A year after Brexit vote, European and UK shares diverge

* STOXX 600, FTSE 100 down 0.2 pct at close

* UK shares underperform European peers so far in 2017

* Financials, energy stocks fall (Recasts, adds detail and quote, updates prices at close)

LONDON, June 23 (Reuters) - Another wobble in commodity-related shares and dollar earners put pressure on British blue chips on Friday, underscoring their underperformance against continental European peers a year on from Britain’s vote to leave the European Union.

Britain’s FTSE 100 was down 0.2 percent at its close, weighed down by weakness in health care and mining stocks - large-cap dollar earners.

Friday marked the one-year anniversary of Britons voting in a referendum by a narrow margin to quit the EU, a shock outcome which then sent sterling, British and European stocks into a tailspin.

While stocks have recovered sharply from their slump in the immediate aftermath, in U.S. dollar terms, British stocks continue to lag peers in Europe and elsewhere as a cloudy outlook for sterling dented appetite among foreign investors.

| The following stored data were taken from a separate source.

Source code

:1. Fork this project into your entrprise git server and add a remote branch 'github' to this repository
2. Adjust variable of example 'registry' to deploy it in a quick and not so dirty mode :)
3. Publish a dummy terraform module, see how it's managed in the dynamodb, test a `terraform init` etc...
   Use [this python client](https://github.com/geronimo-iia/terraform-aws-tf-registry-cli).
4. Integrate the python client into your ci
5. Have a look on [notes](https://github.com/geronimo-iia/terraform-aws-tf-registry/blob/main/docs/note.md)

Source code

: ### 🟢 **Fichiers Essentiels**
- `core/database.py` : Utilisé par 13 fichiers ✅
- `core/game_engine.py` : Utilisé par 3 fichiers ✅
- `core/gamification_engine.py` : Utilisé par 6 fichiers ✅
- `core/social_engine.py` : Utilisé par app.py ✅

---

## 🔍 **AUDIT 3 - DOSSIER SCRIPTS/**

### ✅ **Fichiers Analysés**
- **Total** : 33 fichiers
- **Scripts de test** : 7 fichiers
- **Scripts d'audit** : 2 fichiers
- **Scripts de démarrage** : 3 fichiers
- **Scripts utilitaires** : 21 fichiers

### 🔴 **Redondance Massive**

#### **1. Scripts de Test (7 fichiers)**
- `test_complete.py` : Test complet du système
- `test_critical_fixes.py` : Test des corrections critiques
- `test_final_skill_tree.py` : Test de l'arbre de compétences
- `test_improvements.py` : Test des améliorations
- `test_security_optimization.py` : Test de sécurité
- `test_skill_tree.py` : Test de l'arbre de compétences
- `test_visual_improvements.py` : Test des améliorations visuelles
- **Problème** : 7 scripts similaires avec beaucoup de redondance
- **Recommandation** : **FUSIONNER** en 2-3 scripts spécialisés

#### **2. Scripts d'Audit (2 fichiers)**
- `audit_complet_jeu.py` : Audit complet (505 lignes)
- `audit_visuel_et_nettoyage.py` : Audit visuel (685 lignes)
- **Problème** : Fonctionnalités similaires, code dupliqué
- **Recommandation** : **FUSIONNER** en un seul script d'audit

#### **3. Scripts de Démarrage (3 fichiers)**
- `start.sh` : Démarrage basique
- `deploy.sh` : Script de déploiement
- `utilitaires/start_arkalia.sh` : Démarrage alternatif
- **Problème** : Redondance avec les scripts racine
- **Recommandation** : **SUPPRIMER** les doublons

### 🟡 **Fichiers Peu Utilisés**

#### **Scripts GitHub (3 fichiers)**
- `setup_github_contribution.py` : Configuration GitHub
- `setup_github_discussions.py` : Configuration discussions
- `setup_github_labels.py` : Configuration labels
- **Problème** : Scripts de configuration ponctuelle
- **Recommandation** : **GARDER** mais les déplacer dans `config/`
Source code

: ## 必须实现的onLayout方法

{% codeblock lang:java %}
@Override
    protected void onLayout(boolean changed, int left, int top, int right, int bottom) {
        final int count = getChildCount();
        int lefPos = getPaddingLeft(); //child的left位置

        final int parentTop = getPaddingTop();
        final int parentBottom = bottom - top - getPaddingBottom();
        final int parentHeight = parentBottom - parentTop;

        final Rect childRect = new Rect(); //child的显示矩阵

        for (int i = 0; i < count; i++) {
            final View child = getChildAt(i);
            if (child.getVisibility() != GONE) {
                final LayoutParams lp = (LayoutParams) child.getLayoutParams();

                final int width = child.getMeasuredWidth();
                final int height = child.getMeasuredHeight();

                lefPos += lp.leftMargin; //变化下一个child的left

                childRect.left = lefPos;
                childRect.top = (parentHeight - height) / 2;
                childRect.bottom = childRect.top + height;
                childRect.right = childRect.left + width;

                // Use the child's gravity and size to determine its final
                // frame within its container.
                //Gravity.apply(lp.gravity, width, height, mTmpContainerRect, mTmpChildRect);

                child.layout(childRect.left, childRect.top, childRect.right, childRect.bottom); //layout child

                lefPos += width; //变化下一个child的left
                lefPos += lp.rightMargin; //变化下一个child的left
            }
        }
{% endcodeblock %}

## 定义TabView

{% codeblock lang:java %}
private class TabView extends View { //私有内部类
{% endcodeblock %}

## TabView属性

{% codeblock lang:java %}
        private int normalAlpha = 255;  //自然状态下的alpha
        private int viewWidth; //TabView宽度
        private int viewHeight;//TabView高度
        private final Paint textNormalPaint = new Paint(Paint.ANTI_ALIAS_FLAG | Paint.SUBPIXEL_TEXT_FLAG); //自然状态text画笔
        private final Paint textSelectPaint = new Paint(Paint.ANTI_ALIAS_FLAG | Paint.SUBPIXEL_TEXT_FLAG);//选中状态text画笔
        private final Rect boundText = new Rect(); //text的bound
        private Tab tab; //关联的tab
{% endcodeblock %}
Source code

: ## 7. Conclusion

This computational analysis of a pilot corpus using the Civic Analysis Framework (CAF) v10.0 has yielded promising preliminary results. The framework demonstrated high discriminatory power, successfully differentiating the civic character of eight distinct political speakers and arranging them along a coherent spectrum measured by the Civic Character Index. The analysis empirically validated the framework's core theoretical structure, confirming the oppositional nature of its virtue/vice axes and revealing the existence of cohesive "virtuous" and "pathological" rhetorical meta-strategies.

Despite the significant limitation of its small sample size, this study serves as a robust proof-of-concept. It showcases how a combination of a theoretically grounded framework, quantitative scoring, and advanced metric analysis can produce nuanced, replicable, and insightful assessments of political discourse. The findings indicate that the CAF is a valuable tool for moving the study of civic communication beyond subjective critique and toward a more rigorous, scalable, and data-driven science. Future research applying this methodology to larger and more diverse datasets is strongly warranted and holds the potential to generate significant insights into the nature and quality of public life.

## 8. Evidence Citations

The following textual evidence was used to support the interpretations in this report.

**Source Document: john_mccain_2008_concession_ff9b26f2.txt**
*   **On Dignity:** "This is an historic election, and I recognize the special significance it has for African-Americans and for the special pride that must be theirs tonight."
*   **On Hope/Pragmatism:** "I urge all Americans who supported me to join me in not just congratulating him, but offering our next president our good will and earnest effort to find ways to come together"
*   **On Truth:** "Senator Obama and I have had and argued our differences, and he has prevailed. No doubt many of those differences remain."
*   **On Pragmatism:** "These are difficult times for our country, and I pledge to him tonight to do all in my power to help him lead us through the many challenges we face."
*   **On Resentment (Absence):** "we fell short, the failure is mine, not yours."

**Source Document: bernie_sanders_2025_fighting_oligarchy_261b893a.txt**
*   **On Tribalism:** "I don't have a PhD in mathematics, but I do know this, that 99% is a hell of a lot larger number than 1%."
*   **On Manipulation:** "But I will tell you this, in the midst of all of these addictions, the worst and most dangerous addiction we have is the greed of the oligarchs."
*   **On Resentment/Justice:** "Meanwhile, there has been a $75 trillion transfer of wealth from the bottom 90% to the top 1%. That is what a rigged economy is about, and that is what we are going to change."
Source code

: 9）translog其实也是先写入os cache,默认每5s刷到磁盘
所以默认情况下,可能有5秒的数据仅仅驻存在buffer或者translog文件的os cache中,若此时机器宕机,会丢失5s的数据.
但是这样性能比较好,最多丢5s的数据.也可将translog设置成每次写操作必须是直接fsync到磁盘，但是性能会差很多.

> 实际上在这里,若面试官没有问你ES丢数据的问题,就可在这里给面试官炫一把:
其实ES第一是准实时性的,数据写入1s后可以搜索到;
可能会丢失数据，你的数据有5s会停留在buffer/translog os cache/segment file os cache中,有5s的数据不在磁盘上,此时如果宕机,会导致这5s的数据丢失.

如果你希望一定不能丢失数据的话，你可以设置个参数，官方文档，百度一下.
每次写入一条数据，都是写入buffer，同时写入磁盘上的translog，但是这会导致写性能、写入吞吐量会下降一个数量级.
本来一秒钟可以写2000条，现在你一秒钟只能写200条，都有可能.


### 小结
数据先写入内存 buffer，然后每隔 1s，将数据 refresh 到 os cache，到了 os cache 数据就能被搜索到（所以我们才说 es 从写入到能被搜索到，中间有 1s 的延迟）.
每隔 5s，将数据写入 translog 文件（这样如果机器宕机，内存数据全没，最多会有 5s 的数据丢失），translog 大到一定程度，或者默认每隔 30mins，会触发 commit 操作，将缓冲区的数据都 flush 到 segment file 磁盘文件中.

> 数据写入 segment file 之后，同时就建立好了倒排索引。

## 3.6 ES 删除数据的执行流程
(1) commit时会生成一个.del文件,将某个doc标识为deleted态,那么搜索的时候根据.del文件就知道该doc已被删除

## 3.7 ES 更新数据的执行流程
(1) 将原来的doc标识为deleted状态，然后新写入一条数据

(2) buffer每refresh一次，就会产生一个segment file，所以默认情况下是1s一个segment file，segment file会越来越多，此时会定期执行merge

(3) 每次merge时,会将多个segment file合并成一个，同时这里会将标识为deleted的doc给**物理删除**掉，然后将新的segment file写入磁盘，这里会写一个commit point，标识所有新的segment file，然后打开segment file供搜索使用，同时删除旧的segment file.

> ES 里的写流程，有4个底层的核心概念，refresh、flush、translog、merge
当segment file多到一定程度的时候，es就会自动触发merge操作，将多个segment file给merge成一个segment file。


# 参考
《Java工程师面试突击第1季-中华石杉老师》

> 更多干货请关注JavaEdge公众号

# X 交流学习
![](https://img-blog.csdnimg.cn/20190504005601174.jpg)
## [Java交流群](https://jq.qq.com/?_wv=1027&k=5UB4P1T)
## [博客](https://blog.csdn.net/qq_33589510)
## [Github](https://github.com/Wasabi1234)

“Brexit itself, I don’t think, has had much of an effect on the market, but what has had an effect has been the fall in sterling,” said Paul Mumford, senior investment manager at Cavendish Asset Management.

Mumford said the inconclusive outcome of this month’s national election in Britain was also now weighing on sterling.

“Because of the uncertainty that might have arisen from the election result, it may be that sterling is going to stay down longer than we thought,” Mumford said.

The pan-European STOXX 600 index was down 0.2 percent as falls among financials, pharma firms and energy shares weighed.

Elsewhere, broker changes helped drive price action, with British broadcaster ITV rising more than 3 percent after Morgan Stanley upgraded it to “buy”, citing its attractive valuation.

“Timing is always tricky but typically the right moment to buy TV stocks is when advertising starts to improve, even if this is just on a second derivative basis (i.e. it starts to become less bad),” Morgan Stanley analysts said in a note.

Shares in pizza delivery firm Domino’s Pizza were among the biggest fallers, down 2.8 percent near a two-year low after a downgrade from Berenberg.

Berenberg analysts said Domino’s faced potential issues ahead, including falling behind in terms of technology as well as food inflation putting pressure on franchisee margins.

Insurer NN Group was the biggest faller, down nearly 4 percent after Dutch watchdog KiFid said that the firm must compensate one its clients in a mis-selling case.

Finnish and Swedish markets were closed for a holiday.